───── DATA SUPPLIED ─────
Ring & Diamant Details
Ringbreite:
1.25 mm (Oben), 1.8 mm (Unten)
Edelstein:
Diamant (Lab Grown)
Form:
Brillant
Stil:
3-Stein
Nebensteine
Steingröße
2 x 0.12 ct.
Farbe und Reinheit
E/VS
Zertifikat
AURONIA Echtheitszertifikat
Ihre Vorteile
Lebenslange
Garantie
─────
**TASK GOAL**
Please return the material above exactly as written.

**SOLUTION TO THE EXERCISE**
Ring & Diamant Details
Ringbreite:
1.25 mm (Oben), 1.8 mm (Unten)
Edelstein:
Diamant (Lab Grown)
Form:
Brillant
Stil:
3-Stein
Nebensteine
Steingröße
2 x 0.12 ct.
Farbe und Reinheit
E/VS
Zertifikat
AURONIA Echtheitszertifikat
Ihre Vorteile
Lebenslange
Garantie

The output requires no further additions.